WordPress keeps getting better. Version 3.3 was released a few days ago. The main new feature is drag and drop media upload. The Admin Toolbar has been simplified with drop menus. There are also new tool tips.

You can read full details here.

I found some good statistics recently that were a surprise to me. I knew WordPress was very popular but had no idea just how dominant it is. According to Trends Built With, WordPress is the CMS used for 62% of Top Million websites (at time of writing). It’s taking over the world! It deserves to as it is a great system from both the developer and users point of view.

CMS Top Million

Taken from http://trends.builtwith.com/cms as at 17/12/2011

There is a downside to popularity. Just like Microsoft Windows popularity attracted lots Malware we are seeing more hacking attempts on WordPress. It’s important to monitor your websites statistics and search results. Often there is no sign that anything is wrong with the website as the hackers know that will bring an end to their misdeeds. Looking closely at the websites statistics through AWStats in your control panel and help to identify unusual activity. Google Analytics won’t help as it only monitors pages that have been their Urchin code. The hacks are often well hidden so you are looking for unusual high levels of activity on odd files often from odd countries you don’t deal with.

Checking your search results in Google and clicking on them can identify if you are suffering from a redirect hack.

The best way to ensure you don’t get hacked:

  • Update to the latest version of WordPress.
  • Update your theme and plugins.
  • Delete any unused themes or plugins.
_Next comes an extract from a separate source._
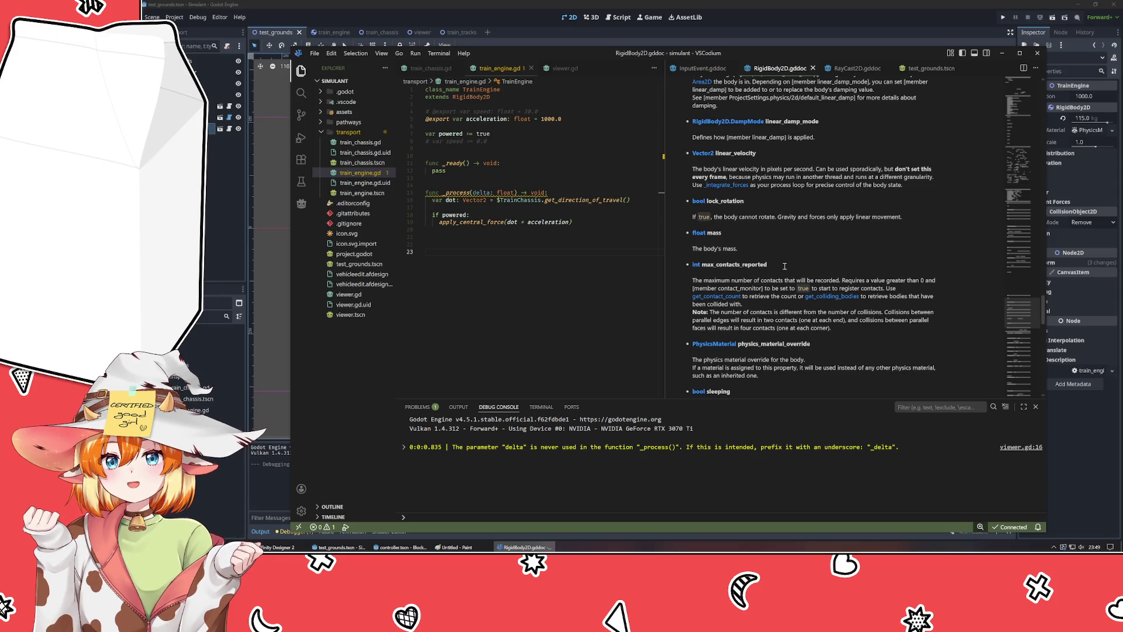
scroll(784, 266, "down", 10)
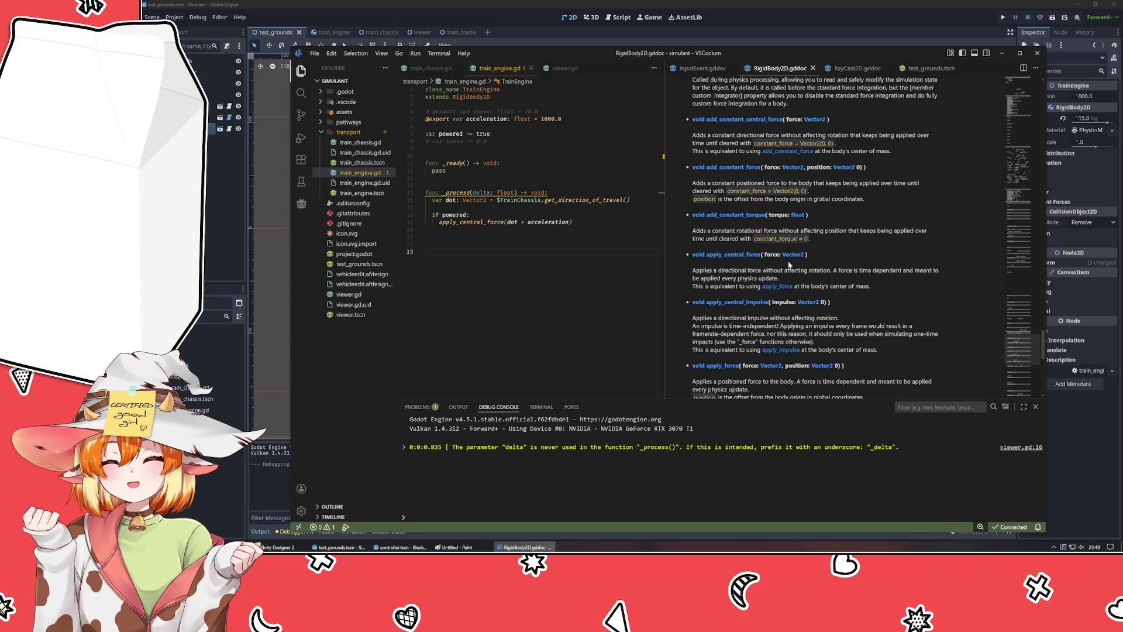
scroll(787, 269, "down", 4)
They don’t have to be active to get hacked.
  • Disable directory listing on the server.
  • Don’t have overly open permission levels on the server.
  • Make sure the computers you administer WordPress from are secure and have up-to-date virus software.
  • Make sure you have a backup of the website and database.
  • Don’t email passwords or store them in an unsecure places.

If you are hacked already then:

  • Change all passwords including database.
  • Do all updates.
  • Check AWStats to try identify hacked files.
  • Check your .htaccess file for redirects.
  • Google the particular problem for existing solutions.
  • Get help.

As it can be very hard to identify what has been compromised it is sometimes quicker to delete everything and install a clean version of WordPress with new access details. Carefully reimport your data, media and theme. If you do everything above and still get hacked again you have to consider that your hosting might not be secure and should move your website.